Bracket joined to inner bar

Weld each bracket to the inner bar on all 4 sides. Repeat for the opposite side, making sure to orient the forward bracket correctly.

Kickout end

If you are making a bar with kickouts front and/or rear, there are two options. One is a notched bar, the other is offset bevel cuts.

Setup for attaching outriggersAttaching outer bar

Next, place the outrigger section on the inner bar. Line up the rear outrigger with the rear mounting leg. Space the bars equally along the inner bar, approx. 12" on center. If you have the outer bar with kickouts, make sure not to set the forward outrigger beyond the bend. Make sure the outriggers angle upwards, and are approx. centered on the inner bar and perpendicular to it. Once again, magnetic angle jigs make this setup easier.

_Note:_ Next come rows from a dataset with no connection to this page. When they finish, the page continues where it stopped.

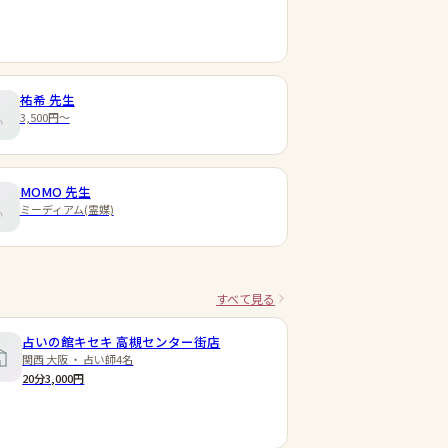
祐希
先生
3,500円〜
MOMO
先生
ミーディアム(霊媒)
すべて見る
占いの館キセキ 高槻センター街店
関西 大阪 ・ 占い師4名
20分3,000円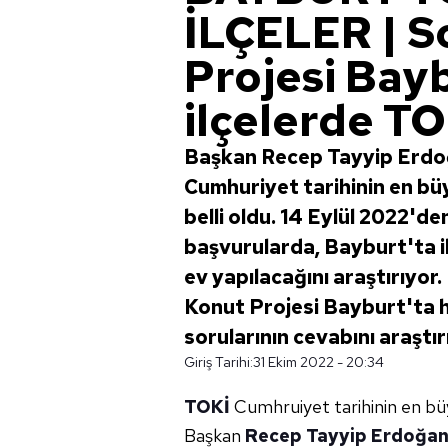
İLÇELER | S
Projesi Bay
ilçelerde TO
Başkan Recep Tayyip Erdoğ
Cumhuriyet tarihinin en bü
belli oldu. 14 Eylül 2022'd
başvurularda, Bayburt'ta i
ev yapılacağını araştırıyor
Konut Projesi Bayburt'ta h
sorularının cevabını araştırı
Giriş Tarihi:
31 Ekim 2022 - 20:34
TOKİ
Cumhruiyet tarihinin en bü
Başkan
Recep Tayyip Erdoğa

Tack weld a few spots and once all 4 outriggers are tacked, place the outer bar on top. Center the outer bar on the outriggers and check the fit. You may find that one outrigger may stick up too far, due to it not sitting flush on the inner bar. If this happens, either remove and re-tack it in place or grind it down a bit to fit. Once the outer bar fits fairly well, tack weld it to the outriggers and then proceed to weld all the outriggers on all 4 sides to both the inner and outer bars.

Welding on end caps

Finally, the last welding step is to fit the end caps on the bars. A pair of magnets work well to hold the cap in place. Tack it then weld on all 4 sides. Before tacking on the final 2 end caps, tip the bars up and shake out any accumulated scale and slag from inside. Next, grind out any exposed weld for a better finish. I usually grind the end caps smooth and slightly round the corners and then may grind down the top surface of the kickout weld.

Clean, prep, prime and paint

Here is a bar that has been cleaned then acid etched and coated with a zinc phosphate coating. After it is dry, a base coat of POR-15 is applied, followed by a second coat in 4 hours. After that fully cures, it is sanded out and a coat of POR-15 ChassisCoat is applied, allowed to dry then sanded out. A final top coat is then applied.

Rock SliderZ mounting detail

Here's a closeup of the mounting bracket and self-tapping bolts.

And here is the finished product. I recommend adding a non-abrasive non-slip tape on the top surface of the outer bar. I once used a gritty tape and found that it would scrape my legs getting in and out of the truck wearing short pants. I use a rubberized 3M grip tape, 1" wide, that seems to hold uup well and provides plenty of grip even when wet.